> _Items listed in a dataset_
□ □ □ □ □ □ □
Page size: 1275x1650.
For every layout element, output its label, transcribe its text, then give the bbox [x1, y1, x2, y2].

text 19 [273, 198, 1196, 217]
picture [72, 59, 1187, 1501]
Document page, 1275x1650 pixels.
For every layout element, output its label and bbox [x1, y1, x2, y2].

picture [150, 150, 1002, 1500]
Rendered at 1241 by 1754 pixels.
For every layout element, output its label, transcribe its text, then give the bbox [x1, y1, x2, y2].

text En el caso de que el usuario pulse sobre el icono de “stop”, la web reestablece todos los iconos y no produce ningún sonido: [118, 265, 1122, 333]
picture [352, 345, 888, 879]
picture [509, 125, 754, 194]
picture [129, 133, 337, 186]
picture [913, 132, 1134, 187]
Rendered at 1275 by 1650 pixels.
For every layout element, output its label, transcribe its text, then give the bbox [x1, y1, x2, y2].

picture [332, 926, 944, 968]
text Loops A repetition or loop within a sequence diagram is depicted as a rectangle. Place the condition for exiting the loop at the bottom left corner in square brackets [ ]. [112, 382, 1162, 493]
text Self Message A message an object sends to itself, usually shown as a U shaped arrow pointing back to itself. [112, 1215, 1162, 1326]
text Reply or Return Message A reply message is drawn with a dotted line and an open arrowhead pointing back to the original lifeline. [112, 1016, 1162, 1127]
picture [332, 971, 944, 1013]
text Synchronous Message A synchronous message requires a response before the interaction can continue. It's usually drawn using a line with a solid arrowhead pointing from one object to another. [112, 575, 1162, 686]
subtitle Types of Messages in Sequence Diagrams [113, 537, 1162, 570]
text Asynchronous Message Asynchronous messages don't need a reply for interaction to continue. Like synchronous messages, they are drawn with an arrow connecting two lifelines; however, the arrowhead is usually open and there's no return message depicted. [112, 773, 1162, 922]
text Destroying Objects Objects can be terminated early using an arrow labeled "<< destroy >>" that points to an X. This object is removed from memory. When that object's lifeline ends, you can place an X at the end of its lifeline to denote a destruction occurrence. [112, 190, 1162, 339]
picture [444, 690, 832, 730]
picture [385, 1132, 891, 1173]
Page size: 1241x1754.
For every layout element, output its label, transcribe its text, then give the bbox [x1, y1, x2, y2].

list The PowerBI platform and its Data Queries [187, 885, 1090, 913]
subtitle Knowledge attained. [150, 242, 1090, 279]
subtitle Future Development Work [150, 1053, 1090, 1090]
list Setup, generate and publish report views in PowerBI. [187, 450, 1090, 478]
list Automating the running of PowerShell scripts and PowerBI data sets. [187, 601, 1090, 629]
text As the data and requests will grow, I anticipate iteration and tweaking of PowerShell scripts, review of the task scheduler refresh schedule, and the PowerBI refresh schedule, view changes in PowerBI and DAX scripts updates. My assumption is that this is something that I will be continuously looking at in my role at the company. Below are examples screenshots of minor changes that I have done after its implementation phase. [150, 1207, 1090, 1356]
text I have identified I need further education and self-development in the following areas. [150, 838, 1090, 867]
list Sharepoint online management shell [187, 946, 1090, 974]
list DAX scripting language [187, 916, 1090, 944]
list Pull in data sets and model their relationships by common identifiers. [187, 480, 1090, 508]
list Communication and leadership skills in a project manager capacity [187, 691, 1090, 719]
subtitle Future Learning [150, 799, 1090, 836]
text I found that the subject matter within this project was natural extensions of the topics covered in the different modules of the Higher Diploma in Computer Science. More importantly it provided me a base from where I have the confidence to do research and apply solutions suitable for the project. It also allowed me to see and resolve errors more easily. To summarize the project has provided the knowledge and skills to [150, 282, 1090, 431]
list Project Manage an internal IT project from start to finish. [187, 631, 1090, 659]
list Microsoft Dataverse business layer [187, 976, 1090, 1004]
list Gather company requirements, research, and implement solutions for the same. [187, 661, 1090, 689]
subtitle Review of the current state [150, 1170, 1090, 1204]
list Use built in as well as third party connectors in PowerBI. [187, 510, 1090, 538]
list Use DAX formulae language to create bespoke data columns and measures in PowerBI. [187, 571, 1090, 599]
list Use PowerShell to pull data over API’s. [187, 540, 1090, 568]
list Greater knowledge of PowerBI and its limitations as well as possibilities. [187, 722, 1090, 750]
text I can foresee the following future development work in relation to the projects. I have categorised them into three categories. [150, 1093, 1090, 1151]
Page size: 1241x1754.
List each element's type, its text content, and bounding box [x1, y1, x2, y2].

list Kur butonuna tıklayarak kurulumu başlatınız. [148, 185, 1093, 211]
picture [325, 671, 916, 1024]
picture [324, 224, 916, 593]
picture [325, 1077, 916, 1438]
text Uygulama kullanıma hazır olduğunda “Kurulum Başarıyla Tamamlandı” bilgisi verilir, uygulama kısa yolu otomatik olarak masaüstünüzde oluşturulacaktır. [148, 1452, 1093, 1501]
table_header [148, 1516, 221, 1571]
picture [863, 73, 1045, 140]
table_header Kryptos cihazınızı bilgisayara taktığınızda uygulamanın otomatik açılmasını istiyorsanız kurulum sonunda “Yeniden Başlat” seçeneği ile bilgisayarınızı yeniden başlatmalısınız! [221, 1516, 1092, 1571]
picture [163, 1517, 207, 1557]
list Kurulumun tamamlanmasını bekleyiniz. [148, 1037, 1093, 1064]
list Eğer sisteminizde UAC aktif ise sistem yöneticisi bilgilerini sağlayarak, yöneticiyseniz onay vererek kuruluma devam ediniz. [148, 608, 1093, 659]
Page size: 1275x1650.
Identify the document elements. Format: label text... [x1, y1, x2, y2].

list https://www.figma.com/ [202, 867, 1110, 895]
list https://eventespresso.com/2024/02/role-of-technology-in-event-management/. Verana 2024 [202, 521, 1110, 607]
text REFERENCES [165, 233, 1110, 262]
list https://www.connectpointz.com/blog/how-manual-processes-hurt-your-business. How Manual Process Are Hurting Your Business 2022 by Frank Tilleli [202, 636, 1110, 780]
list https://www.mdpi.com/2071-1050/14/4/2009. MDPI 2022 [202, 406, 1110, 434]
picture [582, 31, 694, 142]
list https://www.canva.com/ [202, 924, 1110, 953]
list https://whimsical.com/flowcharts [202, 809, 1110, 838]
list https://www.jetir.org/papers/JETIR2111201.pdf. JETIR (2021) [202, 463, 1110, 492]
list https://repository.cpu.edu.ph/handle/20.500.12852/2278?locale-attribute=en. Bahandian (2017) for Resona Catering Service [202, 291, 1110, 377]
□ □ □ □ □ □ □
> _How to complete this task_
Each line above is to be restated exactly as it stands.

> _Exercise response_
Page size: 1275x1650.
For every layout element, output its label, transcribe its text, then give the bbox [x1, y1, x2, y2].

text 19 [273, 198, 1196, 217]
picture [72, 59, 1187, 1501]
Document page, 1275x1650 pixels.
For every layout element, output its label and bbox [x1, y1, x2, y2].

picture [150, 150, 1002, 1500]
Rendered at 1241 by 1754 pixels.
For every layout element, output its label, transcribe its text, then give the bbox [x1, y1, x2, y2].

text En el caso de que el usuario pulse sobre el icono de “stop”, la web reestablece todos los iconos y no produce ningún sonido: [118, 265, 1122, 333]
picture [352, 345, 888, 879]
picture [509, 125, 754, 194]
picture [129, 133, 337, 186]
picture [913, 132, 1134, 187]
Rendered at 1275 by 1650 pixels.
For every layout element, output its label, transcribe its text, then give the bbox [x1, y1, x2, y2].

picture [332, 926, 944, 968]
text Loops A repetition or loop within a sequence diagram is depicted as a rectangle. Place the condition for exiting the loop at the bottom left corner in square brackets [ ]. [112, 382, 1162, 493]
text Self Message A message an object sends to itself, usually shown as a U shaped arrow pointing back to itself. [112, 1215, 1162, 1326]
text Reply or Return Message A reply message is drawn with a dotted line and an open arrowhead pointing back to the original lifeline. [112, 1016, 1162, 1127]
picture [332, 971, 944, 1013]
text Synchronous Message A synchronous message requires a response before the interaction can continue. It's usually drawn using a line with a solid arrowhead pointing from one object to another. [112, 575, 1162, 686]
subtitle Types of Messages in Sequence Diagrams [113, 537, 1162, 570]
text Asynchronous Message Asynchronous messages don't need a reply for interaction to continue. Like synchronous messages, they are drawn with an arrow connecting two lifelines; however, the arrowhead is usually open and there's no return message depicted. [112, 773, 1162, 922]
text Destroying Objects Objects can be terminated early using an arrow labeled "<< destroy >>" that points to an X. This object is removed from memory. When that object's lifeline ends, you can place an X at the end of its lifeline to denote a destruction occurrence. [112, 190, 1162, 339]
picture [444, 690, 832, 730]
picture [385, 1132, 891, 1173]
Page size: 1241x1754.
For every layout element, output its label, transcribe its text, then give the bbox [x1, y1, x2, y2].

list The PowerBI platform and its Data Queries [187, 885, 1090, 913]
subtitle Knowledge attained. [150, 242, 1090, 279]
subtitle Future Development Work [150, 1053, 1090, 1090]
list Setup, generate and publish report views in PowerBI. [187, 450, 1090, 478]
list Automating the running of PowerShell scripts and PowerBI data sets. [187, 601, 1090, 629]
text As the data and requests will grow, I anticipate iteration and tweaking of PowerShell scripts, review of the task scheduler refresh schedule, and the PowerBI refresh schedule, view changes in PowerBI and DAX scripts updates. My assumption is that this is something that I will be continuously looking at in my role at the company. Below are examples screenshots of minor changes that I have done after its implementation phase. [150, 1207, 1090, 1356]
text I have identified I need further education and self-development in the following areas. [150, 838, 1090, 867]
list Sharepoint online management shell [187, 946, 1090, 974]
list DAX scripting language [187, 916, 1090, 944]
list Pull in data sets and model their relationships by common identifiers. [187, 480, 1090, 508]
list Communication and leadership skills in a project manager capacity [187, 691, 1090, 719]
subtitle Future Learning [150, 799, 1090, 836]
text I found that the subject matter within this project was natural extensions of the topics covered in the different modules of the Higher Diploma in Computer Science. More importantly it provided me a base from where I have the confidence to do research and apply solutions suitable for the project. It also allowed me to see and resolve errors more easily. To summarize the project has provided the knowledge and skills to [150, 282, 1090, 431]
list Project Manage an internal IT project from start to finish. [187, 631, 1090, 659]
list Microsoft Dataverse business layer [187, 976, 1090, 1004]
list Gather company requirements, research, and implement solutions for the same. [187, 661, 1090, 689]
subtitle Review of the current state [150, 1170, 1090, 1204]
list Use built in as well as third party connectors in PowerBI. [187, 510, 1090, 538]
list Use DAX formulae language to create bespoke data columns and measures in PowerBI. [187, 571, 1090, 599]
list Use PowerShell to pull data over API’s. [187, 540, 1090, 568]
list Greater knowledge of PowerBI and its limitations as well as possibilities. [187, 722, 1090, 750]
text I can foresee the following future development work in relation to the projects. I have categorised them into three categories. [150, 1093, 1090, 1151]
Page size: 1241x1754.
List each element's type, its text content, and bounding box [x1, y1, x2, y2].

list Kur butonuna tıklayarak kurulumu başlatınız. [148, 185, 1093, 211]
picture [325, 671, 916, 1024]
picture [324, 224, 916, 593]
picture [325, 1077, 916, 1438]
text Uygulama kullanıma hazır olduğunda “Kurulum Başarıyla Tamamlandı” bilgisi verilir, uygulama kısa yolu otomatik olarak masaüstünüzde oluşturulacaktır. [148, 1452, 1093, 1501]
table_header [148, 1516, 221, 1571]
picture [863, 73, 1045, 140]
table_header Kryptos cihazınızı bilgisayara taktığınızda uygulamanın otomatik açılmasını istiyorsanız kurulum sonunda “Yeniden Başlat” seçeneği ile bilgisayarınızı yeniden başlatmalısınız! [221, 1516, 1092, 1571]
picture [163, 1517, 207, 1557]
list Kurulumun tamamlanmasını bekleyiniz. [148, 1037, 1093, 1064]
list Eğer sisteminizde UAC aktif ise sistem yöneticisi bilgilerini sağlayarak, yöneticiyseniz onay vererek kuruluma devam ediniz. [148, 608, 1093, 659]
Page size: 1275x1650.
Identify the document elements. Format: label text... [x1, y1, x2, y2].

list https://www.figma.com/ [202, 867, 1110, 895]
list https://eventespresso.com/2024/02/role-of-technology-in-event-management/. Verana 2024 [202, 521, 1110, 607]
text REFERENCES [165, 233, 1110, 262]
list https://www.connectpointz.com/blog/how-manual-processes-hurt-your-business. How Manual Process Are Hurting Your Business 2022 by Frank Tilleli [202, 636, 1110, 780]
list https://www.mdpi.com/2071-1050/14/4/2009. MDPI 2022 [202, 406, 1110, 434]
picture [582, 31, 694, 142]
list https://www.canva.com/ [202, 924, 1110, 953]
list https://whimsical.com/flowcharts [202, 809, 1110, 838]
list https://www.jetir.org/papers/JETIR2111201.pdf. JETIR (2021) [202, 463, 1110, 492]
list https://repository.cpu.edu.ph/handle/20.500.12852/2278?locale-attribute=en. Bahandian (2017) for Resona Catering Service [202, 291, 1110, 377]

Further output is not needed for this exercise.